Görevleriniz.
**a)** Tarihi cami yazısına göre aşağıdaki soruları birer kısa cevapla yanıtlayın.
(i) Sözü edilen tarihi cami hangi köyde bulunuyor?
(ii) Caminin onarımı için yardım isteyen mektubu kim yazdı ve mektup hangi yıl içinde gönderildi?
(iii) Vakıflar Genel Müdürlüğü mektubu hangi birime havale etti?
**b)** Tarihi cami yazısını kaldığı yerden sürdürün.

Seçilen Metin.
______

Tarihi Cami kaderine mi terk edildi?

Türk Dünyasından Haberler 28.01.2014 11:35:02 0
Tarihi Cami kaderine mi terk edildi?

Bir süre önce duyarlı bir vatandaşın Cumhurbaşkanımıza yazmış olduğu mektup ile gündeme gelen Erzincan- Çayırlı – Cennetpınar Köyünde bulunan tarihi cami o günden sonra yine o makûs kaderi ile baş başa bırakıldı. Çevremizdeki, sayıları bir elin parmak sayısını geçmeyecek kadar az kalan bu tarihi yapıları koruyamayacak kadar güçsüz müyüz, yoksa duyarsızlaştık mı, anlamakta güçlük çekiyorum.

    Süreci kısaca hatırlayacak olursak:  Cennetpınar Köyü‘nde ikamet eden ve aynı zamanda Cennetpınar Köyü Cami, Kuran Kursu Yaptırma ve Yaşatma Derneği Başkanlığını da yürüten duyarlı bir insan, İdris Nebi Özdemir tarafından 2013 yılı içerisinde Sayın Cumhurbaşkanımıza bir mektup yazılarak köydeki üç yüz küsur yıllık tarihi caminin onarımı ve kurtarılması konusunda yardım isteniyor… Mektup, Sayın Cumhurbaşkanımızın eline ulaşmış mıdır bilinmez ama Cumhurbaşkanlığı Genel Sekreterliği tarafından Vakıflar Genel Müdürlüğüne gereği yapılmak üzere havale edilmiştir. Vakıflar Genel Müdürlüğü ise gereği yapılması için mektubu Vakıflar Erzurum Bölge Müdürlüğü‘ne havale etmiştir. Bütün bu süreç, mektubu yazan şahsa yazılı olarak bilgi amaçlı bildirilmiştir.

______

Sağlanan Bilgiler.
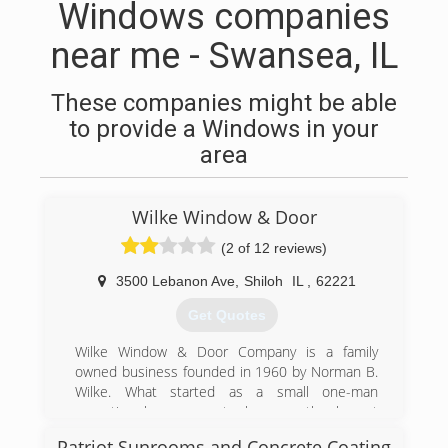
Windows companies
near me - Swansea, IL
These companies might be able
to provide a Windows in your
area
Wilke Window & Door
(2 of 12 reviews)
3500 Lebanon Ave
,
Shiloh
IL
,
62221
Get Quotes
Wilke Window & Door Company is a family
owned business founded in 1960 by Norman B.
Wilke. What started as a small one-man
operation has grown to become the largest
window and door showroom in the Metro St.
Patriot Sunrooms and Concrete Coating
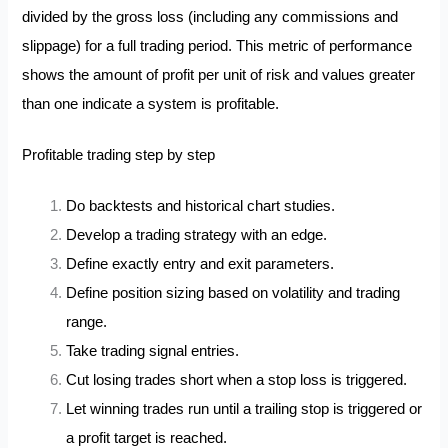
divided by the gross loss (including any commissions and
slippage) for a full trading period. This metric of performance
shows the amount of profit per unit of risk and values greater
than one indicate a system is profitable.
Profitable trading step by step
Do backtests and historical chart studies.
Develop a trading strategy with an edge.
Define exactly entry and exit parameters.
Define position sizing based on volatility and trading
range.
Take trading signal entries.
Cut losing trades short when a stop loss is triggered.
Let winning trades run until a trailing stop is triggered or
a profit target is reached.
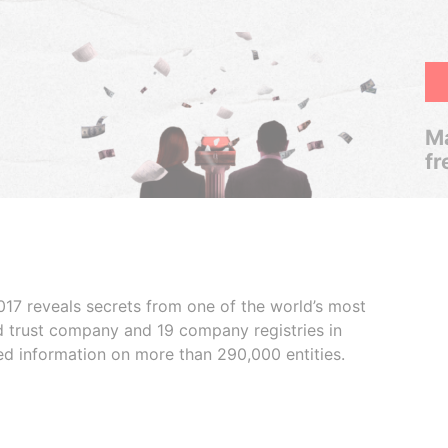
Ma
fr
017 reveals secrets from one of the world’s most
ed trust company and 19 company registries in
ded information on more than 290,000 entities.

______

Görev Yanıtları.
**a)**
(i) Erzincan- Çayırlı – Cennetpınar Köyünde.
(ii) İdris Nebi Özdemir, 2013 yılı içerisinde.
(iii) Vakıflar Erzurum Bölge Müdürlüğü'ne.

**b)**
    Buraya kadar ki işleyiş gerçekten çok güzel… Cumhurbaşkanlığı Genel Sekreterliği bir vatandaşın mektubunu muhatap alıyor, ilgileniyor ve ona bilgi amaçlı cevap veriyor… Lakin bütün bu yaşananlar o noktadan fazla da ileriye gitmiyor. Oysaki Cennetpınar Köyü‘nde yaşayan bir vatandaşın Cumhurbaşkanımıza mektup yazarak kendini gündeme taşımak gibi bir maksadının olacağı mümkün değildir. Maksat bu köydeki tarihi camiyi kurtarmak ve korumaktı ve maksat hâsıl olmadı…

    Cennetpınar Köyü ismi Cumhuriyetten sonra verilmiş bir isimdir ve kulağa hoş gelen bir isimdir. Lakin bu köy o bölgenin en kadim yerleşim yeridir. Buranın tarihinin Ortaçağ uygarlıklarından Hayaşa dönemine kadar uzandığı köyün isminden ve taşıdığı tarihi izlerden anlaşılmaktadır. Köy, Mananalis‘in (Mans) bir kolu olan Tulay (Tulus) ya da yörede halen bilinen adı ile Tolos olarak yüzlerce yıllık bir tarihin günümüze yansımasıdır. Malazgirt Savaşından sonra Anadolu‘ya ilk gelen Türk boylarından Delibaşı ve bir kaçı bu bölgede konaklamış ve köyün temelleri atılmıştır. Daha sonraki dönemlerde Anadolu Ermenileri ile birlikte uzun bir süre bir arada yaşanılmıştır.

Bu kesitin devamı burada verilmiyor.